TASKS TO CARRY OUT:
**1)** Pick out every line in the listing that contains the string "name".
**2)** Write the next part of the labelProp guide, picking up right after its last sentence.

READING TEXT:
In prodriguezsosa/labelProp: Label propagation algorithm for semi-supervised learning

knitr::opts_chunk$set(collapse = FALSE,
                      comment = "##",
                      tidy = TRUE)

Installing the package

devtools::install_github("prodriguezsosa/labelProp")

Load package

library(labelProp)

# other libraries used in this guide
library(dplyr)
library(quanteda)
library(conText)

Preliminaries

labelProp offers a semi-supervised approach to labeling text data, leveraging vector representations of text and network methods. The general problem labelProp solves is the following: given a collection of nodes --these can be words, short texts etc.-- for which we have vector representations --importantly, on the same space--, including a small subset for which we have labels --which we call seeds--, how do we determine the labels of the remaining set of nodes? Currently labelProp offers two methods:

Nearest neighbors (nns): each unlabeled node is assigned a score based on its mean cosine similarity to seed nodes. This algorithm requires vector representations for the full set of nodes, labeled and unlabeled.
Random walk (rw): each unlabeled node is assigned a score based on the probability of a random walk from the seed set hitting that node. This algorithm is adapted from Zhou et al. (2004) and Hamilton et al. (2016). This algorithm requires a transition matrix be estimated from the vector representations for the full set of nodes, labeled and unlabeled. For very large node sets ($10^6$), this can be computationally intensive in which case users should use the nns algorithm. The advantage of rw over nns is that...

Data

labelProp comes with three datasets used in the examples below:

A (data.frame) anes2016 with open-ended responses to the "most important issues facing the country" question in ANES 2016.
A set of (GloVe) pre-trained embeddings corresponding to the full set of features (with min. freq. of 5) appearing in the open-ended responses.
A transformation matrix estimated by Khodak et al. for the Stanford GloVe 300 embeddings.

Labeling words using seed words

Dictionary-based approaches are popular in the social sciences. They are transparent and easy to implement. However, while there are plenty of off-the-shelf dictionaries available --e.g. LIWIC--, they are often ill-suited to the corpus and/or concept of interest. On the other hand, building a dictionary from scratch however labor-intensive task. Given a small set of seed dictionary terms, labelProp scores unlabeled terms, giving users a principled way of "expanding" their locally-tailored dictionaries.

To use the rw algorithm we first build a transition matrix using our set of pre-trained vector-representations as input. This can be done using the labelProp::build_transition_matrix() function which is a wrapper around parallelDist, allowing for parallelization. beta is the only other function parameter in labelProp specific to the rw algorithm, it specifies the extent to which the algorithm favors local (similar labels for neighbors) vs. global (correct labels on seed nodes) consistency -- lower (higher) values emphasize local (global) consistency. In practice we've found results to be fairly robust to the specification of beta. To use the nns algorithm, users must provide a set of vector representations, one for each node. The user must then provide a set of labeled nodes --seeds-- in the form of a named list.

RECORDS:

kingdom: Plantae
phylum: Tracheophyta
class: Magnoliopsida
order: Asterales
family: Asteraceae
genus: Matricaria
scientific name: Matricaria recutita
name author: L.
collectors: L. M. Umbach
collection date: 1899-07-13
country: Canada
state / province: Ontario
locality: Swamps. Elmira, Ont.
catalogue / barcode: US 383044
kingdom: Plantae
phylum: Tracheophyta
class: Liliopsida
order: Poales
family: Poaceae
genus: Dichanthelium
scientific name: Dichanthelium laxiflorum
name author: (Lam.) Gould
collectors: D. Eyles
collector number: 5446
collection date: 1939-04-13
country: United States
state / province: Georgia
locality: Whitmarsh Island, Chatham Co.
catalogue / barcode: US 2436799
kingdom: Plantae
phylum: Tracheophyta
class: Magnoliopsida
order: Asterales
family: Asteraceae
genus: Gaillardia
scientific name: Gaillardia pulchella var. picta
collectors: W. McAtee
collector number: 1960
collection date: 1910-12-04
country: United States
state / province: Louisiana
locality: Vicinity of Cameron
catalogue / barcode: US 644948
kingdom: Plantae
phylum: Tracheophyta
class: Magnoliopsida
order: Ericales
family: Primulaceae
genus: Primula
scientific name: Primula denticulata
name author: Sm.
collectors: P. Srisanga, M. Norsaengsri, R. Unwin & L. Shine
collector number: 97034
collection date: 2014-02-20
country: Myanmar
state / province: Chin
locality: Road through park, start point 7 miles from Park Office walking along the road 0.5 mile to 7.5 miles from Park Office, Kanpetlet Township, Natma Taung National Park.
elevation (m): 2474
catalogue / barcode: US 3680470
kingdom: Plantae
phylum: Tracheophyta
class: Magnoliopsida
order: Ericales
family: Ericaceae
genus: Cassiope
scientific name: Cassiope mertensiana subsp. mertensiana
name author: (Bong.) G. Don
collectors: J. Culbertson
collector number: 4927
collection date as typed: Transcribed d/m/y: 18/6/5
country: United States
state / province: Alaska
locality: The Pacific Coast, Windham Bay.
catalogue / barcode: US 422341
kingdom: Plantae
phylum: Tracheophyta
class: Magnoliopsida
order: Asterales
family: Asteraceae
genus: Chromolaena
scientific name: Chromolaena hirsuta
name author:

ANSWERS IN ORDER:
**1)**
scientific name: Matricaria recutita
name author: L.
scientific name: Dichanthelium laxiflorum
name author: (Lam.) Gould
scientific name: Gaillardia pulchella var. picta
scientific name: Primula denticulata
name author: Sm.
scientific name: Cassiope mertensiana subsp. mertensiana
name author: (Bong.) G. Don
scientific name: Chromolaena hirsuta
name author:

**2)**
Users can futher choose to compute standard errors for the assigned scores using a bootstrapping procedure --the algorithm is replicated num_bootstrap times using a sample proportion --prop_seeds-- of the seeds. A permutation-based approach is used to compute an empirical p-value. If permute, then seeds are sampled at random num_permutations times, and an empirical null is computed with which to compare the estimated score of each node. Users can also choose to normalize scores by the sum of the scores across the various classes -- this is useful if for examle we are building a sentiment dictionary and are looking to rank words according to their polarity score. This can be done using the softmax parameter. Note, the unlabeled nodes with the highest scores will likely be different depending on the algorithm. It will often make sense to use both -- for example when combined with human selection of words.

# to use the random-walkd algorithm we first build a transition matrix
transition_matrix <- build_transition_matrix(x = anes2016_glove, threads = 6L)

# define seeds (labeled nodes), if list is unlabeled, "class1", "class2" etc. will be used as labels
seeds = list("immigration" = c("immigration", "immigrants", "immigrant"), "economy" = c("jobs", "unemployment", "wages"))

# propagate label using rw
rw_labels <- labelProp(x = transition_matrix, seeds = seeds, method = "rw", beta = 0.5)

# propagate label using nns, notice the main input, x, are the vector representations
nns_labels <- labelProp(x = anes2016_glove, seeds = seeds, method = "nns")

# check output for economy
rw_labels[["economy"]] %>% arrange(-score) %>% head()
nns_labels[["economy"]] %>% arrange(-score) %>% head()

# check output for immigration
rw_labels[["immigration"]] %>% arrange(-score) %>% head()
nns_labels[["immigration"]] %>% arrange(-score) %>% head()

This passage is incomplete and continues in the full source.